Na domiar biedy nie było dla przybywającéj na kurczęta rodziny innego miejsca tylko obok, w altanie, a Arcia tak się usadowiła mądrze, iż mogła nie postrzeżona przez matkę zabijać oczyma nieszczęśliwego młodzieńca, dawać mu znaki, mrugać, uśmiechać się do niego.
Ni fallor, chrząknąwszy rzekł z cicha profesor do siostrzeńca — widzę, że asindziéj bodaj masz jakąś znajomość z Rehmajerami? Panny tu ciągle zérkają i prychają.
— Cóż dziwnego — odparł Bolek — wszak wuj wie że stoję w ich kamienicy!
— A! prawda! jaka moja pamięć głupia — rzekł Maciórek — ale to nie dobra rzecz. Dziewczęta młode i okrutnie śmiałe, diabeł nie spi — a tego Rehmajera ja znam. Raz temu już dawno, ktoś mu coś przeskrobał, jak cisnął na niego obuchem, omal go nie zabił.
Bolek zmilczał; Serafin pannom się przypatrywał natarczywie i wziąwszy na humor, podniósł kieliszek szampana, oczyma pokazując, że pije ich zdrowie. Dziewczęta poczęły prychać. Szlachcic aż się za boki brał.

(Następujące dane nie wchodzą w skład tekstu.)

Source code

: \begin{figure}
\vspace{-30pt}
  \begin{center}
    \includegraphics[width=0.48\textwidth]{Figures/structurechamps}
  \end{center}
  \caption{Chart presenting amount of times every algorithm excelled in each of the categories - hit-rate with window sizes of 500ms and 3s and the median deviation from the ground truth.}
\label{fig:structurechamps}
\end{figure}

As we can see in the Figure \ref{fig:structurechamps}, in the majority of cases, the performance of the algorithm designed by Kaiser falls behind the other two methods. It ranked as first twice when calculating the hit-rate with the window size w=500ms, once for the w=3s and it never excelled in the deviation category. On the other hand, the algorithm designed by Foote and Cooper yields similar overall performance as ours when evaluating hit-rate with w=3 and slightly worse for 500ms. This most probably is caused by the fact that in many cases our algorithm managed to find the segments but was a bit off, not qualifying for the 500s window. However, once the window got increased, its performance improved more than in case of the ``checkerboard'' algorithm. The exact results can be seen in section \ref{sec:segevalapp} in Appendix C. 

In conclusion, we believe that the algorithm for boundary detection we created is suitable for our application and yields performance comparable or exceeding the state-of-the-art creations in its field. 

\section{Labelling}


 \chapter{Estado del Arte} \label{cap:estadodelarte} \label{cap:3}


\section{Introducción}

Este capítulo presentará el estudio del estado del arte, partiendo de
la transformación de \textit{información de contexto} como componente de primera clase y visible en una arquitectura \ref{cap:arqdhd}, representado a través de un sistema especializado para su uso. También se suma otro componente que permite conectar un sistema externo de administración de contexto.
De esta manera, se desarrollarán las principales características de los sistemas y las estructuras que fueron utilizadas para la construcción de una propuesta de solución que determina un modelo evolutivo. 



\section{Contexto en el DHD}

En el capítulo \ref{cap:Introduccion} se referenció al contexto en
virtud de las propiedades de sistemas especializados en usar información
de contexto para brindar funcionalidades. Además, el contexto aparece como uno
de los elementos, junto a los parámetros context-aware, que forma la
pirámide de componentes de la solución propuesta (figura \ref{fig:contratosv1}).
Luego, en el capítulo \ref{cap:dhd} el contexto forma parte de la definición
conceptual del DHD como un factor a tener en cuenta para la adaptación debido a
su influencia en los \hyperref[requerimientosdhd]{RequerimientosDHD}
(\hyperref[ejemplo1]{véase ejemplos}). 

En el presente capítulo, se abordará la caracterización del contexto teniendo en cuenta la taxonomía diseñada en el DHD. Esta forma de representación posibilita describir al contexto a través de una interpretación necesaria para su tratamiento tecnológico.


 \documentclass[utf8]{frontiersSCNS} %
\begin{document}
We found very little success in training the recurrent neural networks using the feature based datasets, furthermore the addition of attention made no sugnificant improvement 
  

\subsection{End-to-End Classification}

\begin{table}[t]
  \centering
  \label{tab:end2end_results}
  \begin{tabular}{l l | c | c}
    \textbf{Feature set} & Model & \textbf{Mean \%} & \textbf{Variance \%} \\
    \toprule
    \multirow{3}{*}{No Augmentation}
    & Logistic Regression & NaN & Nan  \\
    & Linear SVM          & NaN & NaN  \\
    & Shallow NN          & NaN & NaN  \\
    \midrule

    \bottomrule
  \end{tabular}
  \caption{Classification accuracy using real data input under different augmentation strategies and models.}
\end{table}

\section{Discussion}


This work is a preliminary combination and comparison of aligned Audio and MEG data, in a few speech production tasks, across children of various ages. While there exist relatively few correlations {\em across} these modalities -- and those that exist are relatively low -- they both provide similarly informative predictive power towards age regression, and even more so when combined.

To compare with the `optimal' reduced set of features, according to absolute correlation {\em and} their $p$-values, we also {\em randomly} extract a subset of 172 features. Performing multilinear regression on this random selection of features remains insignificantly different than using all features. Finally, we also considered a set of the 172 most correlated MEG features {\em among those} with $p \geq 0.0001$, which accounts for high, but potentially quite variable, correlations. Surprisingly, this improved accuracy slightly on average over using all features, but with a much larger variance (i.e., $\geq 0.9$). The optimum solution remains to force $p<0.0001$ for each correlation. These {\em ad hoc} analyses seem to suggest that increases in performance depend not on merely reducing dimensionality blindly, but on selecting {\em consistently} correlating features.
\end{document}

— Co za śliczne buziaki! — wołał — tu w téj Warszawie to oszaléć potrzeba, doprawdy!
Bolek skompromitowany nieco, nie odzywał się już, zagadując czém inném, w głowie miał ten list a piękne oczki Arci wcale nań nie działały.
— Co to za nieszczęście — wołał Serafin — że ten — jak że się on zowie? taką ma rękę ciężką, człek by poszedł się przysiąść do panien.